In other words, our hope is one that straddles the now and the not yet. We have hope now: we experience the transforming power of the Spirit as we are being conformed. But we also hope for what we do not yet see. We do not yet reflect the fullness of the glory of God.
All of creation remains fallen. Remember that the ground was cursed as part of Adam’s curse. All of creation suffers, waiting in eager expectation for the day when the children of God will be revealed. The whole of creation has been groaning as in the pains of childbirth right up to the present time. Paul wrote those words some 2000 years ago. They remain true today, without having to account for context…

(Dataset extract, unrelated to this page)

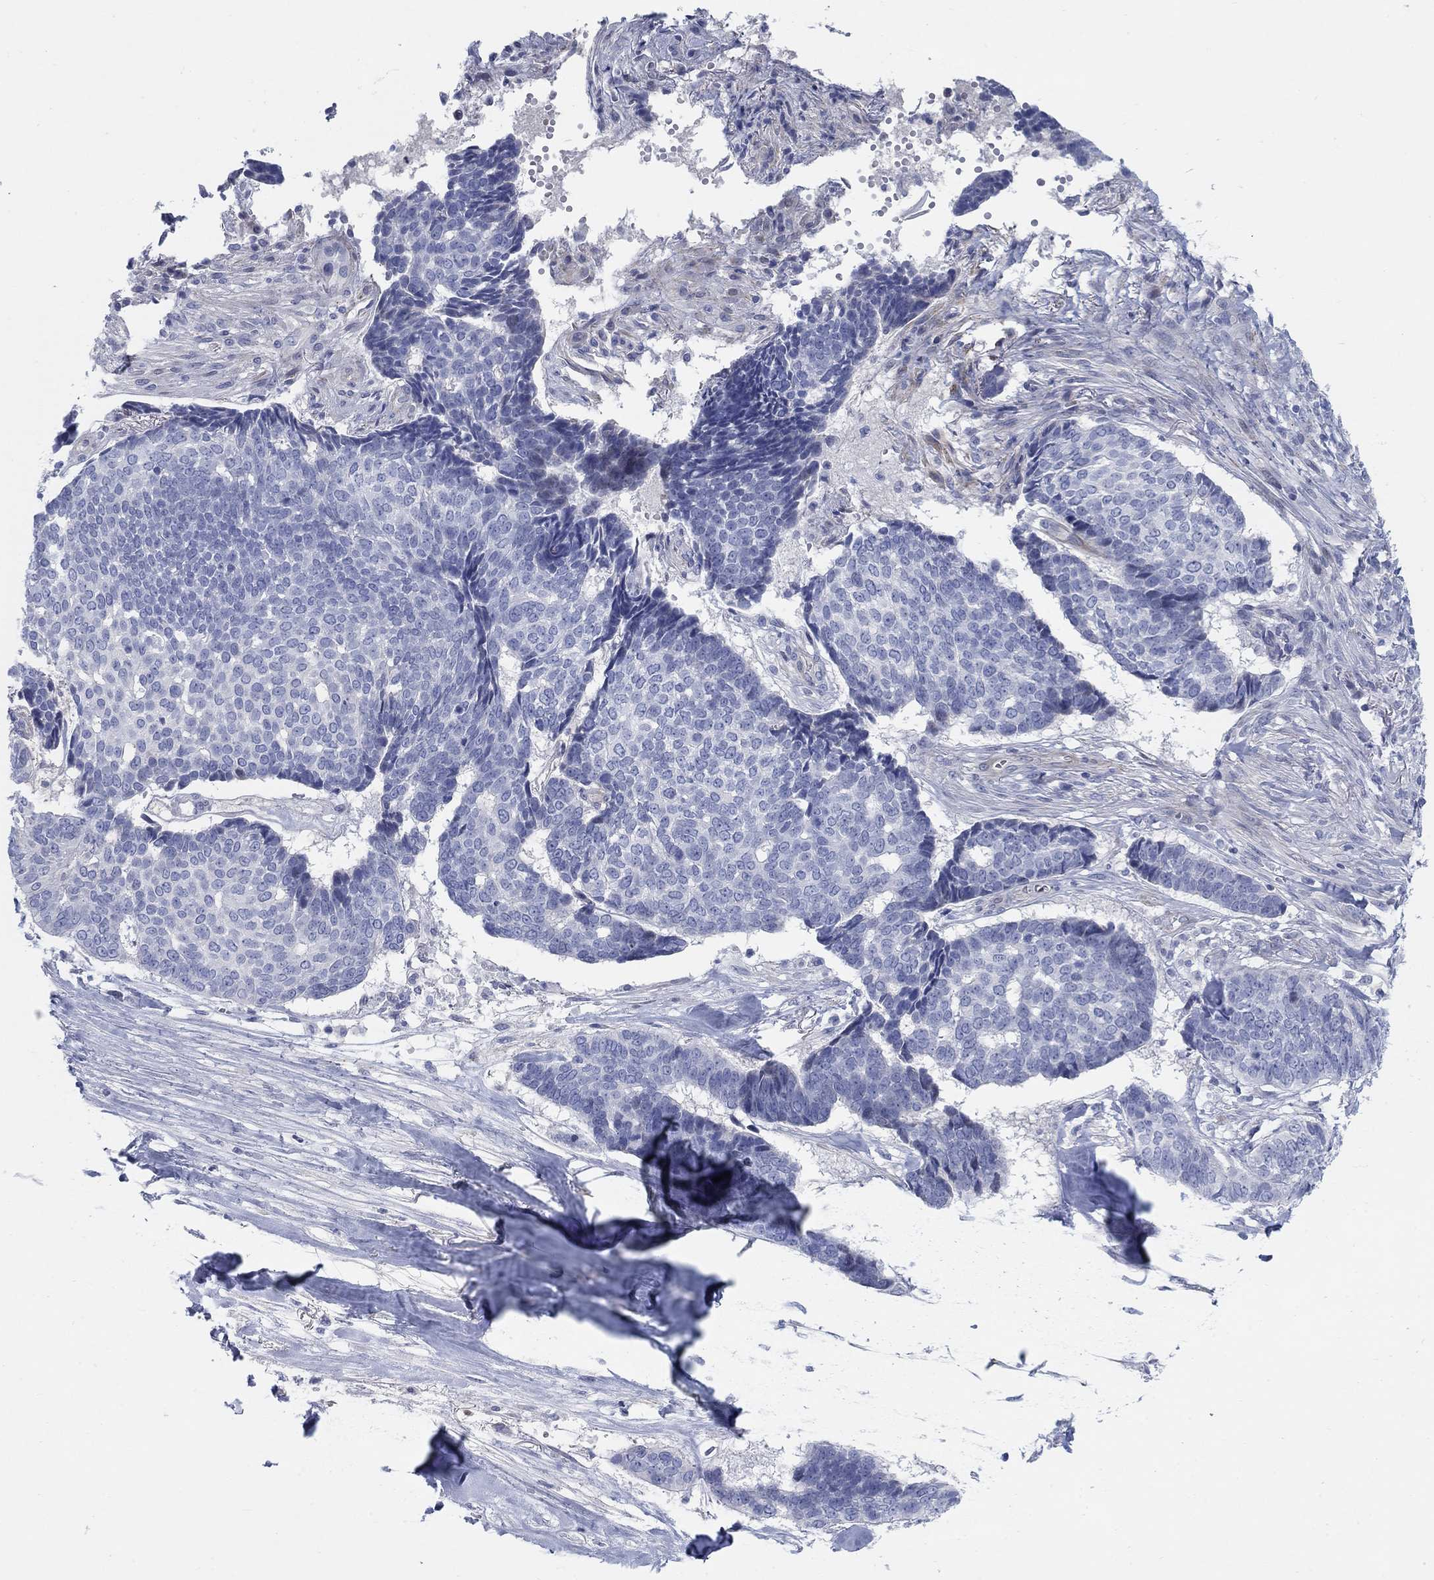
{"staining": {"intensity": "negative", "quantity": "none", "location": "none"}, "tissue": "skin cancer", "cell_type": "Tumor cells", "image_type": "cancer", "snomed": [{"axis": "morphology", "description": "Basal cell carcinoma"}, {"axis": "topography", "description": "Skin"}], "caption": "Tumor cells show no significant staining in skin cancer.", "gene": "HEATR4", "patient": {"sex": "male", "age": 86}}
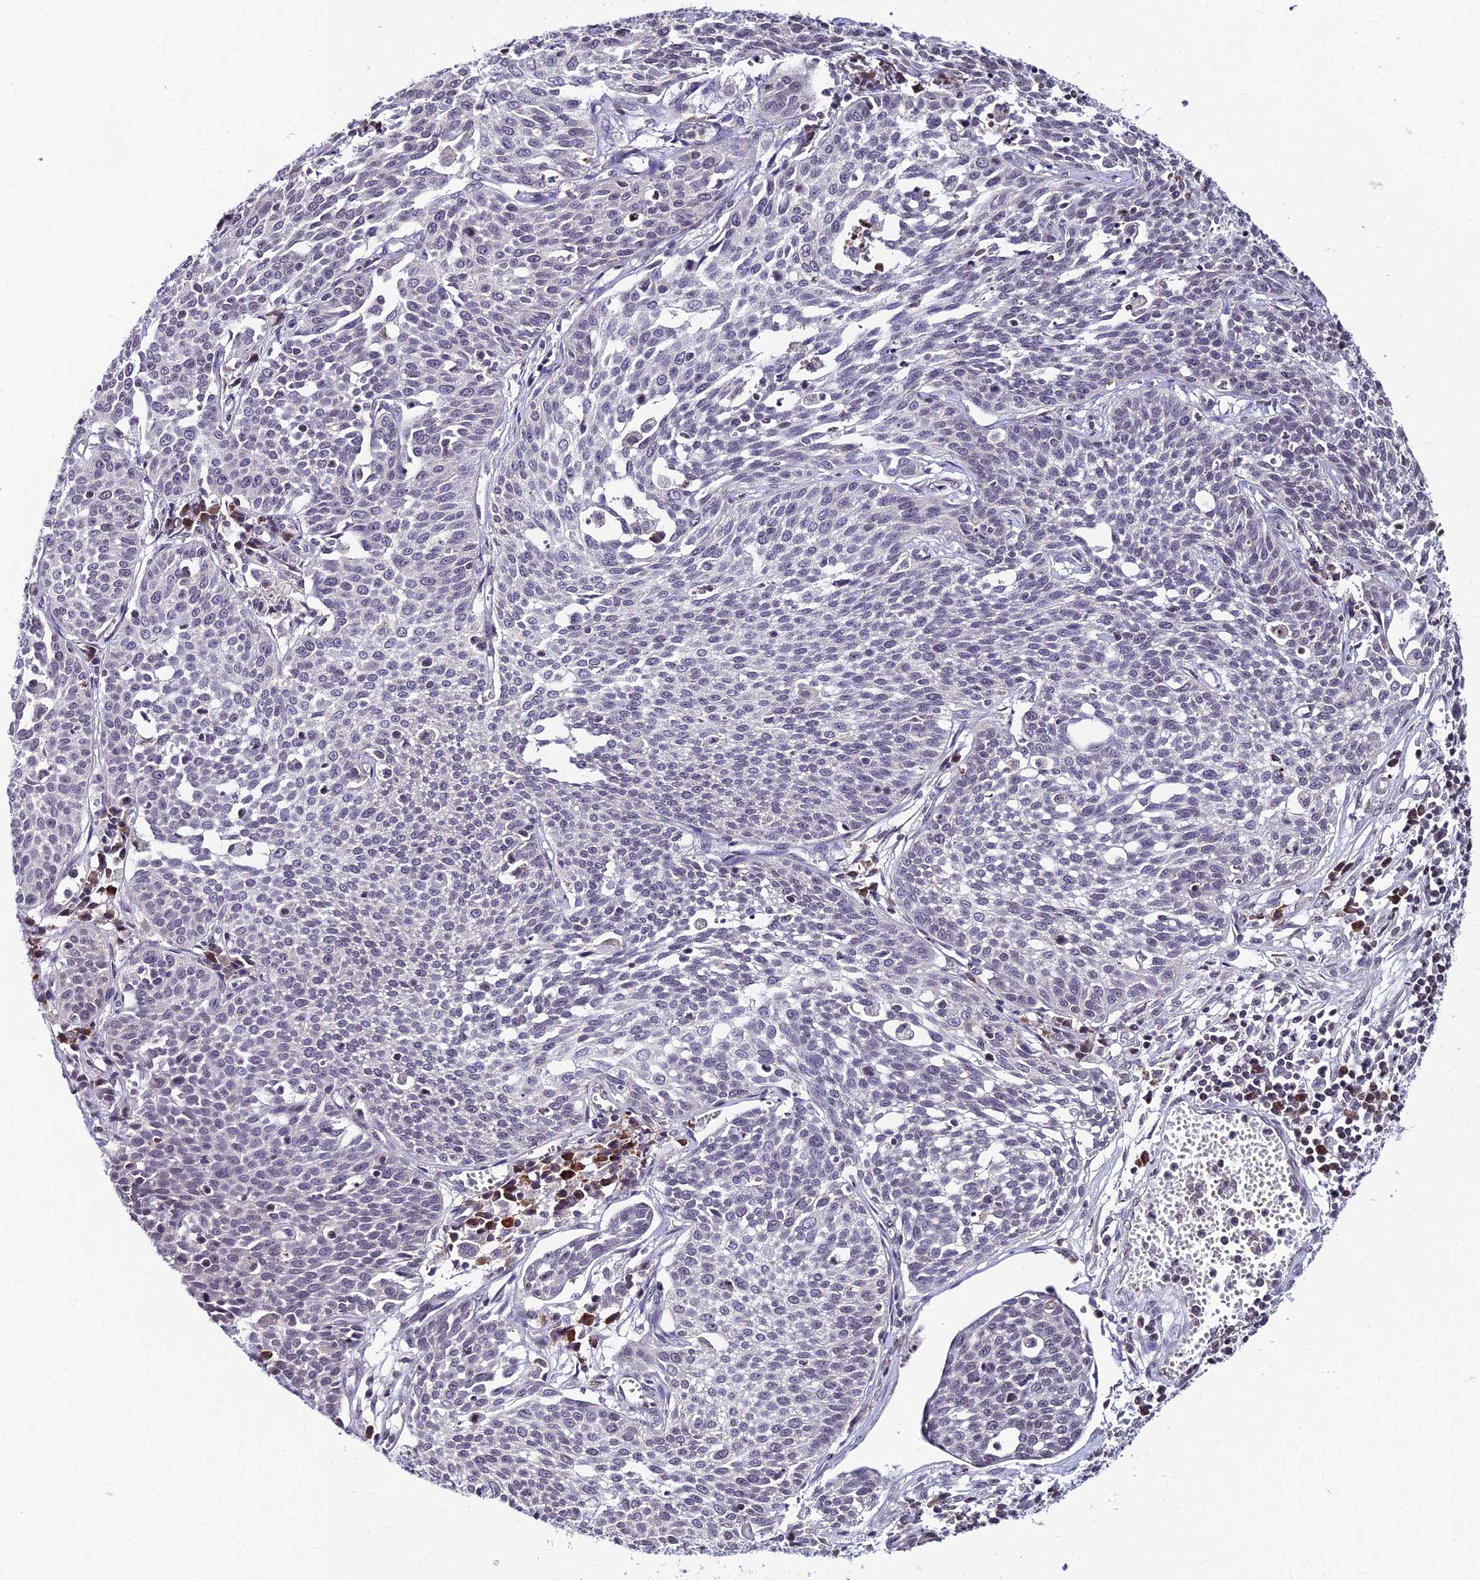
{"staining": {"intensity": "negative", "quantity": "none", "location": "none"}, "tissue": "cervical cancer", "cell_type": "Tumor cells", "image_type": "cancer", "snomed": [{"axis": "morphology", "description": "Squamous cell carcinoma, NOS"}, {"axis": "topography", "description": "Cervix"}], "caption": "IHC histopathology image of neoplastic tissue: squamous cell carcinoma (cervical) stained with DAB (3,3'-diaminobenzidine) displays no significant protein staining in tumor cells.", "gene": "CDNF", "patient": {"sex": "female", "age": 34}}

You see, we believe that we are God’s beloved, redeemed people. The redeeming work of Christ was and is sufficient for our salvation. And yet, we still await the God’s final reconciliation when Christ will bring all things in heaven and on Earth together under one head… Christ himself.
In the meantime, we work… We carry the light of Christ within these fragile clay jars. We offer the praise of God’s glory. We serve as Christ’s ambassadors, living as aliens and strangers in this world, telling the story of his life, death and resurrection as Good News for all.
And in the meantime, we suffer… We yearn for rest, a respite from the demands of this world on our hearts, minds and souls. We mourn the death of those we know and love, though not like those who do not have hope. We experience the pain of our own sin and those who sin against us, though we remain secure in the knowledge that God’s grace is not dependent on our works or lack thereof. We long for the end of war, violence, illness and injustice, with greater and deeper urgency as our hearts become more attuned to the heart of Christ. We groan inwardly allowing the spirit to pray on our behalf
After all, isn’t that what labor is all about… Working through pain in order to bring new life? No matter how long it takes? Our greatest model for this is Jesus himself, as captured in the Christ Hymn in Philippans:
Jesus, who being in very nature God,
did not consider equality with God something to be used to his own advantage;
rather, he made himself nothing
by taking on the very nature of a servant,
being made in human likeness.
And being found in appearance as a man,
he humbled himself
by becoming obedient to death—
even death on a cross!
That is the God who loves us.
The One who died for us, lives for us, intercedes for us SO THAT…
at the name of Jesus every knee should bow,
in heaven and on earth and under the earth,
and every tongue acknowledge that Jesus Christ is Lord,
to the glory of God the Father.
The one whom God exalted to the highest place and gave the name that is above every name…He is the One who calls us to labor alongside him.
Love so amazing… so divine… demands my heart, my life, my all.